6 motives to begin saving and investing for retirement

While there is no fixed age to begin your retirement planning, it works well if you start with it at the earliest. With an appropriate retirement plan, you can estimate how quickly and likely you can attain your post retirement corpus.   Additionally, you can gain complete control of your cash flow and expenses and review how much risk you must take to attain this crucial goal depending on the time left with you.

Read on to understand solid reasons why you must prepare a retirement plan –

  • Peace of mind

When you make a retirement plan, you often think of aspects that cause expenses. You tend to screen through your prevailing resources, figure out gaps and work on building up the funds you require. Such an approach provides high security, which endows financial stability and security even after your monthly pay cheques stop.

When you get the assurance that you are taking the correct steps to avoid monetary shortfalls, you tend to feel relaxed. However, in case you are unable to determine the appropriate post retirement corpus, then you must take the help of an online retirement calculator. By using an online retirement calculator, you can compute how much you must invest to arrive at the required retirement corpus.

  • Financial independence

For generations, the elders have always been dependent on their kids for retirement support. Instead of being dependent on your kids, you must take responsibility for yourself.
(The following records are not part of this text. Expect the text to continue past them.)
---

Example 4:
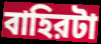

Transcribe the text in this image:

বাহিরটা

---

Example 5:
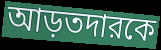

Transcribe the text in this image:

আড়তদারকে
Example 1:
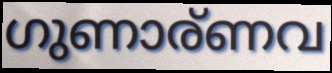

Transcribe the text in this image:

ഗുണാര്ണവ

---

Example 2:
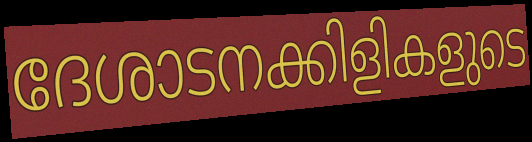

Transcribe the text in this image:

ദേശാടനക്കിളികളുടെ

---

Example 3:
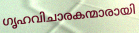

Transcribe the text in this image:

ഗൃഹവിചാരകന്മാരായി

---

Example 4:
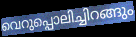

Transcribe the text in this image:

വെറുപ്പൊലിച്ചിറങ്ങും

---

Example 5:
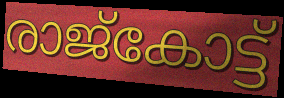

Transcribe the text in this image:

രാജ്കോട്ട്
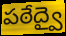
పఠేద్వై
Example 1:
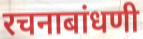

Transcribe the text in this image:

रचनाबांधणी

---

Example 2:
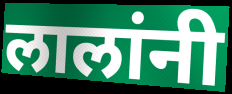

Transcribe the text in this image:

लालांनी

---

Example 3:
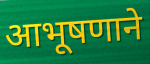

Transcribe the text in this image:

आभूषणाने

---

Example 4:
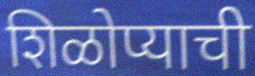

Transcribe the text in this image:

शिळोप्याची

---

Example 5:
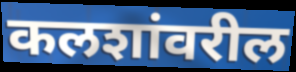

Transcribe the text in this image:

कलशांवरील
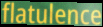
flatulence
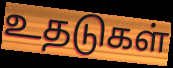
உதடுகள்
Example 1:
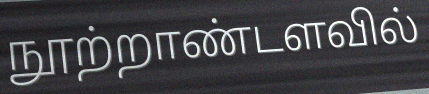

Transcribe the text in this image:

நூற்றாண்டளவில்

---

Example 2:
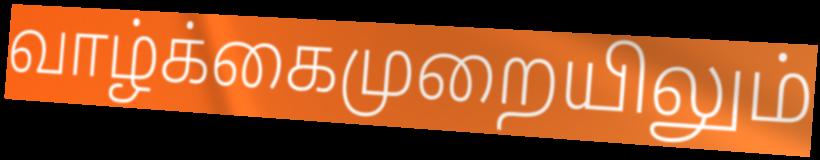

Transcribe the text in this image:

வாழ்க்கைமுறையிலும்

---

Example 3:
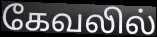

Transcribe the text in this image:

கேவலில்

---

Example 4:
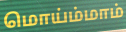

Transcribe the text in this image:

மொய்ம்மாம்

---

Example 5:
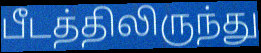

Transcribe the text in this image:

பீடத்திலிருந்து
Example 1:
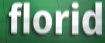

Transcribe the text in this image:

florid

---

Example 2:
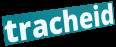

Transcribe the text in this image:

tracheid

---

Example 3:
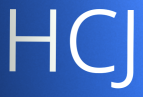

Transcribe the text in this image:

HCJ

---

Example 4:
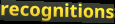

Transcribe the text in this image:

recognitions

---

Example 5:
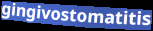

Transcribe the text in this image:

gingivostomatitis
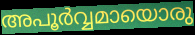
അപൂർവ്വമായൊരു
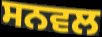
ਸਨਵਲ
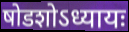
षोडशोऽध्यायः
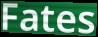
Fates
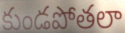
కుండపోతలా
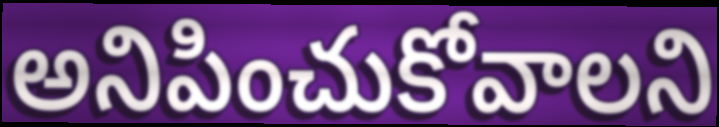
అనిపించుకోవాలని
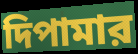
দিপামার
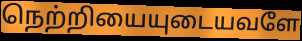
நெற்றியையுடையவளே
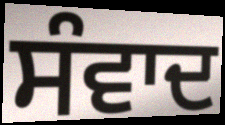
ਸੰਵਾਦ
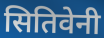
सितिवेनी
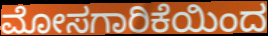
ಮೋಸಗಾರಿಕೆಯಿಂದ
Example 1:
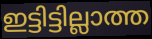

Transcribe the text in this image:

ഇട്ടിട്ടില്ലാത്ത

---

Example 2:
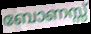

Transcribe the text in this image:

ബോണസ്സ്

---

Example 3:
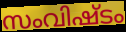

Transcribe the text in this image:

സംവിഷ്ടം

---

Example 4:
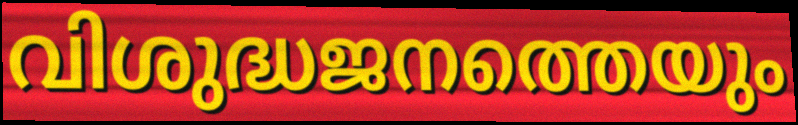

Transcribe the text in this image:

വിശുദ്ധജനത്തെയും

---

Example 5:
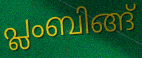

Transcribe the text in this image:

പ്ലംബിങ്ങ്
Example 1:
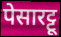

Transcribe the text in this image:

पेसारट्टू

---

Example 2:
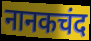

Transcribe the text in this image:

नानकचंद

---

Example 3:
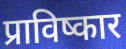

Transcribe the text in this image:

प्राविष्कार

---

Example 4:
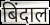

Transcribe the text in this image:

बिंदाल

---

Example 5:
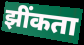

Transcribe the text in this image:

झींकता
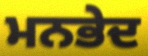
ਮਨਭੇਦ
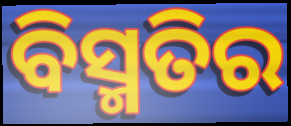
ବିସ୍ମତିର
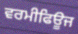
ਵਰਮੀਫਿਊਜ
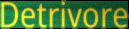
Detrivore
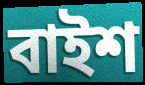
বাইশ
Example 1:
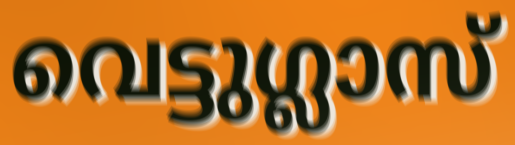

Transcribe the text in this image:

വെട്ടുഗ്ലാസ്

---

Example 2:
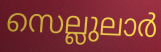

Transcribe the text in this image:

സെല്ലുലാർ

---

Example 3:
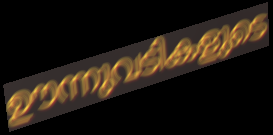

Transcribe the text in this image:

ഊന്നുവടികളുടെ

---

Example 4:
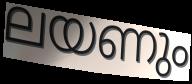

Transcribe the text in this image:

Doing so would allow you to lead your remaining life peacefully on your own conditions without being answerable to any family member.

  • Compounding effect

The earlier you begin investing, the longer the time horizon your invested funds get to make the most of the power of compounding. Compounding is the potential of your invested fund to generate earnings, which is reinvested with the initial capital to generate additional earnings. Starting your investment for retirement early in your career allows you to increase your wealth quickly owing to the compounding effect.

  • Prepares you for unanticipated expenditures

Old age is accompanied by health complications. Healthcare expenses can be extremely steep. With the increasing inflation level, medical expenses may turn out to be excessive by the time you reach your retirement age. So, it is a must to prepare for such kinds of expenditures when you are young, healthy, and earning. Additionally, there are certain retirement plans that permit you to withdraw funds in times of an exigency.

  • Tax benefits

Today, there are various financial options available to build a sound and proper retirement plan. When you select to invest in a specific plan, it allows you to lower your taxable income. Thus, tax benefits on retirement planning allow you to properly manage your investment expenditures effectively.

  • Inflation

Inflation is the rise in the costs of products and goods, which reduces your buying power. For example, if your monthly expenditure at the age of 25 is Rs 30,000 per month, then at the age of 60 years, you would require spending Rs 2.31 lakh monthly to maintain a similar lifestyle assuming the rate of inflation is 6 per cent. You can account for inflation only if you begin investing for your retirement days at the earliest. To counter inflation, an online retirement calculator must be used.

Ending note

Inadequate money after retirement may mean hardship, poverty, and inability to mitigate medical expenditures. However, if you begin your retirement planning early, you can increase your chances of creating an adequate post-retirement corpus, which may assist you to maintain a good retirement lifestyle, meet your healthcare expenses and thus free you from financial worries.